Africa’s difficult choice: gas versus renewables

25/1/2023

8 min read

Woman engineer in white boiler suit and hard hard in front of solar panels Photo: Adobe Stock
Africa has to make a choice between investment in hydrocarbons, which could bring benefits in the short-term to meet European demand, versus renewables investment for the medium- to long-term

Photo: Adobe Stock

Africa is faced with a difficult choice: to provide gas for Europe now – with short-term economic gain for Africa – or focus funding on developing renewable energy sources, with long-term energy security, economic growth and stability, and global climate goals in mind. Think Research and Advisory, a Saudi-based research firm, published a provocative research report on Africa’s energy future to coincide with COP27 in Egypt. Dr Neil Quilliam, Director of Energy Research at Think, presents the highlights.

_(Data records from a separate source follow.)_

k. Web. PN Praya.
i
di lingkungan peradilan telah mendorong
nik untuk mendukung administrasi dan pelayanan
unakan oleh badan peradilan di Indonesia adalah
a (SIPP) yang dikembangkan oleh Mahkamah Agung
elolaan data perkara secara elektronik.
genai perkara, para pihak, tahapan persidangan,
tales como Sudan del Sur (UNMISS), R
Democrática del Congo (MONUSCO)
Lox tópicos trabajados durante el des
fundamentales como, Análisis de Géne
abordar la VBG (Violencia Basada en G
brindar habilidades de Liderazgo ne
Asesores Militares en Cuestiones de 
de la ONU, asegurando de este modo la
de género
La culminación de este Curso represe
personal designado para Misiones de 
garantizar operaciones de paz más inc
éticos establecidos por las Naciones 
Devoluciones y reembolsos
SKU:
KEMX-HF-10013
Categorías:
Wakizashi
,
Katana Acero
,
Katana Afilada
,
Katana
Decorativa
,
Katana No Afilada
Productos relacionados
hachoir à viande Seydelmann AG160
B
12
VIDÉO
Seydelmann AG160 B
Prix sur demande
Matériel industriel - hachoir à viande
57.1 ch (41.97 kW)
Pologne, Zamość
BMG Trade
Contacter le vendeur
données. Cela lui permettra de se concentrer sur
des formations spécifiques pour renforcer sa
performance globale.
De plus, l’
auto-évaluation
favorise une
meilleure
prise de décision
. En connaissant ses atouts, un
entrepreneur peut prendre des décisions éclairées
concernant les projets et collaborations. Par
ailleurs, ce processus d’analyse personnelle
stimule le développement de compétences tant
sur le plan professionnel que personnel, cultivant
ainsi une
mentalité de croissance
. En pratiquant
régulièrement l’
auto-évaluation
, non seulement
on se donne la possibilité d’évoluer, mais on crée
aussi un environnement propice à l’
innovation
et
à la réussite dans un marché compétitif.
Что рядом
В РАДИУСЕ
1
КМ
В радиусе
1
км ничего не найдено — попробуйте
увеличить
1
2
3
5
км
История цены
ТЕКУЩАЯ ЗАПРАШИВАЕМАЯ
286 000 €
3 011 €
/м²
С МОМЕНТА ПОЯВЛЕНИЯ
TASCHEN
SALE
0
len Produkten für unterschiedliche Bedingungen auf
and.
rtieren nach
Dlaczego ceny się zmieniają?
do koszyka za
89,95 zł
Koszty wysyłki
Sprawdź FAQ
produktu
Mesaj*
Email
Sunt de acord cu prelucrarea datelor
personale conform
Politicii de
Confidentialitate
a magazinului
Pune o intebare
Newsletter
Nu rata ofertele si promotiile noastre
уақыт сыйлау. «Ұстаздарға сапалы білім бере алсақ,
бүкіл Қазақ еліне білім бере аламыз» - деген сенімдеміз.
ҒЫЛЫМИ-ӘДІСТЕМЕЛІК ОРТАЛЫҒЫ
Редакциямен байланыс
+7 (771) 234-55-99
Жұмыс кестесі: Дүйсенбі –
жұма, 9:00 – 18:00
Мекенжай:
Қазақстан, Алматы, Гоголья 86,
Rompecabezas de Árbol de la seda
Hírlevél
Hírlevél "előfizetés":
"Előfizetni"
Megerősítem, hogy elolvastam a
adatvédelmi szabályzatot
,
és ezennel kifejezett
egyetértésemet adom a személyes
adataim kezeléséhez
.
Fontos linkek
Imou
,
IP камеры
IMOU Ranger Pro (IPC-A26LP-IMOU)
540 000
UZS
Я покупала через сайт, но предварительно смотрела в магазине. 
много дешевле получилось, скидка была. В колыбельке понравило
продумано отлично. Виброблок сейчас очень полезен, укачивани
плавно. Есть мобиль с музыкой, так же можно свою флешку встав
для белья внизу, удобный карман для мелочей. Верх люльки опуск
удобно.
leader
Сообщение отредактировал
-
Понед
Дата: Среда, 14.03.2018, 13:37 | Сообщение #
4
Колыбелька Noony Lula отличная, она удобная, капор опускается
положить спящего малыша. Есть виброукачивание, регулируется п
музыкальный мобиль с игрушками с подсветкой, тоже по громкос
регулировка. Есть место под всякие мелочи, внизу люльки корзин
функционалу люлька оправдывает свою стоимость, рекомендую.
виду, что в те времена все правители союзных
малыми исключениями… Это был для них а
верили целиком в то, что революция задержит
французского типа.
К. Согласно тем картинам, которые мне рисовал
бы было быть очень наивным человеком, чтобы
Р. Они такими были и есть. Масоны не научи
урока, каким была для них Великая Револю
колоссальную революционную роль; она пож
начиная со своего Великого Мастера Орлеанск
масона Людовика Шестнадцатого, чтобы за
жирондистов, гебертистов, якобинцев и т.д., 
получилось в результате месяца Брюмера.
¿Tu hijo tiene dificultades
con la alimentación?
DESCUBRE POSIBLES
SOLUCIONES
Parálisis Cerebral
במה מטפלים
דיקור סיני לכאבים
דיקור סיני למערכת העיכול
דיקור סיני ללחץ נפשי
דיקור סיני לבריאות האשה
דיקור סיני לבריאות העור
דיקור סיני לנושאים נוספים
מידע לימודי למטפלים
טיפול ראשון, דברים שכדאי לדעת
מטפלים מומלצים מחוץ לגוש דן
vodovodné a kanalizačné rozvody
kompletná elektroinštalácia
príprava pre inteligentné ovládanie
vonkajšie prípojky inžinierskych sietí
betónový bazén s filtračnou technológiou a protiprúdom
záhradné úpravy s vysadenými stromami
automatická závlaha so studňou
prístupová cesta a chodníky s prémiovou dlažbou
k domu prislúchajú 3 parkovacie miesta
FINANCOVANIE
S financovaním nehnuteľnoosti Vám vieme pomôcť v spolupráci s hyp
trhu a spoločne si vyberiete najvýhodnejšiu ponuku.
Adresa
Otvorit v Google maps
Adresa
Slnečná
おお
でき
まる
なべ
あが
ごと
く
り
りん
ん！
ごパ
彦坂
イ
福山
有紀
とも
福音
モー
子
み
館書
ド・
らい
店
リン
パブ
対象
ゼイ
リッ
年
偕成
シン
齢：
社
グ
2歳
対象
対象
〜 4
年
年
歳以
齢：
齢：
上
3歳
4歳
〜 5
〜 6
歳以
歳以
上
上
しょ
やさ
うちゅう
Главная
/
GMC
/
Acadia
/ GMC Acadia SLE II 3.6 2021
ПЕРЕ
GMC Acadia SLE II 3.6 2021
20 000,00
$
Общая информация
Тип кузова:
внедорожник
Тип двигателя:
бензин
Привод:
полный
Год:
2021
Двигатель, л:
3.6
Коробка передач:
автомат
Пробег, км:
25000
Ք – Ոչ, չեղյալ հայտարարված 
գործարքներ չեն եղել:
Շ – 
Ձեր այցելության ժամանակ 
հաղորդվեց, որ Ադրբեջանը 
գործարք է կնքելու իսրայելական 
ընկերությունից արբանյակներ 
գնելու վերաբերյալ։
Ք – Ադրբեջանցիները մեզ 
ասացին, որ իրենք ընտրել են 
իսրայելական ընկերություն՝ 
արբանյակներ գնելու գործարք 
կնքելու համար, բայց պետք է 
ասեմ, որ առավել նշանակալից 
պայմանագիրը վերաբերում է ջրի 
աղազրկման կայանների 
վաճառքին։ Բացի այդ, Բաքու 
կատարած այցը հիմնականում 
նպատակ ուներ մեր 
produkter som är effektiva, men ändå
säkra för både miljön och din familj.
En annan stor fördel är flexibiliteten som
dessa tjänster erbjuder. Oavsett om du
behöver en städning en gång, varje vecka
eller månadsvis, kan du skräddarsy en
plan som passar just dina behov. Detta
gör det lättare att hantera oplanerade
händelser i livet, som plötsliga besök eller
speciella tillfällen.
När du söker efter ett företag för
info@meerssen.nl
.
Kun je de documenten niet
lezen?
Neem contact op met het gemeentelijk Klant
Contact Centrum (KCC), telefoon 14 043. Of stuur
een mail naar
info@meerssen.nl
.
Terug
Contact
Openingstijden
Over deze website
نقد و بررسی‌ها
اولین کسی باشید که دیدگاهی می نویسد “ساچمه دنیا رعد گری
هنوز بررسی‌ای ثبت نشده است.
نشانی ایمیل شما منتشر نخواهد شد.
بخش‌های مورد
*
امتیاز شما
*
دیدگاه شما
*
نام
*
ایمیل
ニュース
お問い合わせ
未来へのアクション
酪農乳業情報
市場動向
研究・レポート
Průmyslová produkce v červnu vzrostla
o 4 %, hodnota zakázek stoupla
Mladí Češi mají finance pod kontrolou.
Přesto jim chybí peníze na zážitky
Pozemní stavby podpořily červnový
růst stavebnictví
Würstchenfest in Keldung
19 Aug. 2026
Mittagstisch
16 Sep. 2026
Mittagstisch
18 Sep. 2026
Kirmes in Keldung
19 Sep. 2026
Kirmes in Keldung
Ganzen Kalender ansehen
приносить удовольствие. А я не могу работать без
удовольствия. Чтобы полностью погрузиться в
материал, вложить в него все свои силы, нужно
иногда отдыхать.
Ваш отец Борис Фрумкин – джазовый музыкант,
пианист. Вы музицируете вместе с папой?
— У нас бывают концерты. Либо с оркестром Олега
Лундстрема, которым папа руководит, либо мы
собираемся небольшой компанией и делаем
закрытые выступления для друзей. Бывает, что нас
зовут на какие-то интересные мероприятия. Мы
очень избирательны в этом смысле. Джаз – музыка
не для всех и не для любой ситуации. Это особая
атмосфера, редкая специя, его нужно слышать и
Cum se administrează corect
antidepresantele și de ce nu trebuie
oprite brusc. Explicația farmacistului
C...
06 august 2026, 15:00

With discussions on climate financing at the forefront of the recent COP27 agenda, so are the seemingly contradictory policies of Western governments, and Europe in particular. As the developed world reiterates commitments to climate goals over the medium to long-term, it is simultaneously grappling with the immediate crisis of meeting its energy demand following Russia’s invasion of Ukraine. Africa’s gas potential, as highlighted in the report, is in Europe’s sights – even as the bloc’s leaders push for an accelerated energy transition.

 

European leaders have urged their African counterparts to accelerate their transition to clean energy, although financing costs remain prohibitive as green projects carry high risks. Wealthy nations have failed to deliver on a long-held pledge to provide poorer countries with annual climate financing of $100bn/y by 2020, albeit COP27 offered positive momentum towards future ‘loss and damage’ reparation initiatives.

 

Countries including resource-rich African nations are now more likely to find financing for the development of hydrocarbon resources than in the past, as Europe seeks to fulfil its natural gas demand.